Rabindranath Tagore: Centenary Of Nobel Prize For India’s Greatest Creative Genius
One-hundred years ago, the immortal Indian literary figure Rabindranath Tagore became the first non-European and first Asian to win the Nobel Prize for literature.
On the eve of a global world war, 1913 was an extremely busy year for the Bengali poet, novelist, playwright, songwriter, painter and lyricist, as his fame had spread to the West. Tagore extensively toured the U.S. that year, delivering lectures at various universities and public halls, including appearances at Boston, Chicago and New York, before sailing to London, where he was feted by luminaries, including fellow poets William Butler Yeats and Ezra Pound.
Upon returning to India in November, the Nobel Committee awarded him the prize for literature for his magnum opus "Gitanjali" ("Song Offerings"), citing the work’s “profoundly sensitive, fresh and beautiful verse, by which, with consummate skill, he has made his poetic thought, expressed in his own English words, a part of the literature of the West.”
Often considered the William Shakespeare -- or even the Leonardo da Vinci -- of India, Tagore remains largely an obscure figure in the West, apart from a coterie of scholars and culture aficionados.
However, during his time, Tagore enjoyed considerable global acclaim on par with his Indian contemporary Mahatma Gandhi.
Two years after receiving his Nobel Prize, George V, king of the United Kingdom (and emperor of India) knighted Tagore. (Tagore subsequently renounced the knighthood in 1919 to protest the massacre of Indian men, women and children by British soldiers at Jallianwala Bagh in Punjab.)
Tagore’s international friends and/or admirers included Albert Einstein, Persian mystic Hafez, Argentine intellectual Victoria Ocampo, Benito Mussolini, Robert Frost, Thomas Mann, André Gide, George Bernard Shaw, H.G. Wells and numerous others.
Born to a wealthy, prominent Bengali Brahmin family in Calcutta in 1861 in British India, Tagore (who advocated for Indian independence throughout his life, although he ultimately opposed any form of nationalism) single-handedly transformed Bengali literature by freeing it from rigid, Sanskrit-based formality and by writing on subjects that would appeal to the common man.
Tagore’s father, Debendranath, was a member of the Brahmo Samaj, a group that sought to reform and modernize Hinduism -- a movement that deeply influenced his son.
Due to his family’s wealth and property inheritance, Tagore enjoyed such perks as foreign travel and studying abroad -- things light years beyond the aspirations of the majority of his countrymen.
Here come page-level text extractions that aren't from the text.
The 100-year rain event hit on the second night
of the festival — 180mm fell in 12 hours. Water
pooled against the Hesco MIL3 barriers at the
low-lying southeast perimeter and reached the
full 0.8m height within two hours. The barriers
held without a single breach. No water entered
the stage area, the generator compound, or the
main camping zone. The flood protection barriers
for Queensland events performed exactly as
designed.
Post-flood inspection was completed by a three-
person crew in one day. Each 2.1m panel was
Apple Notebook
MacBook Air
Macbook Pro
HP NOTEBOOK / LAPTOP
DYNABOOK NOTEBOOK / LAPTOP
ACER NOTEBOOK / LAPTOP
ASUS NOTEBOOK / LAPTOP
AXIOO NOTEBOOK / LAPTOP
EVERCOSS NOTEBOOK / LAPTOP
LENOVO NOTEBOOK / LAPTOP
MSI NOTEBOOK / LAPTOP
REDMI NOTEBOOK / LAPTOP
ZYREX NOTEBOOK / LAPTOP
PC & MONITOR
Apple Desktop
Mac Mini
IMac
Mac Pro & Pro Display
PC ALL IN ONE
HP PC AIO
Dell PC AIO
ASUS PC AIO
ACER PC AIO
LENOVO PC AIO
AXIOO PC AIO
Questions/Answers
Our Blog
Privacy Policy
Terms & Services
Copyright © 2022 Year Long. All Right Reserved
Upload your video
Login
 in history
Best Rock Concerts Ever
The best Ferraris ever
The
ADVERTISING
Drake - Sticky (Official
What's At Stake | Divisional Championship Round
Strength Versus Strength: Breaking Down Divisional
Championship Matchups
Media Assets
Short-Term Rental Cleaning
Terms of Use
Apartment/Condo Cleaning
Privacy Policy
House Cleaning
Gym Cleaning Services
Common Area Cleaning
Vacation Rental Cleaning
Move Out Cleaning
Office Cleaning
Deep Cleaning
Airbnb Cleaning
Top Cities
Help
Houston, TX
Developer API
However, unlike most of his social class, Tagore detested such Indian traditions as caste and untouchability, and he also campaigned for universal education and the eradication of rural poverty.
But it was his talent at writing that sealed his everlasting fame more than his social reform campaigns.
Tagore not only wrote thousands of short stories, but also composed hundreds of songs, including two works that became the national anthems of India ("Jana Gana Mana") and Bangladesh ("Amar Shonar Bangla").
Strangely, for such an accomplished intellectual and supremely well-educated man, Tagore loathed the restrictions of classroom teaching -- in response, he helped create the Santiniketan, a progressive educational institution that focused on developing and encouraging the student’s personal growth, originality and creative impulses.
Tagore died in 1941 at his ancestral home in Calcutta -- seven years before India gained independence.
A century after Tagore received the Nobel Prize for literature, he remains the only Indian person so honored. In fact, of the more than 850 Noble prizes awarded since 1901 in various categories, India accounts for a total of only eight, including Tagore’s. In contrast, the United States has received well over 300.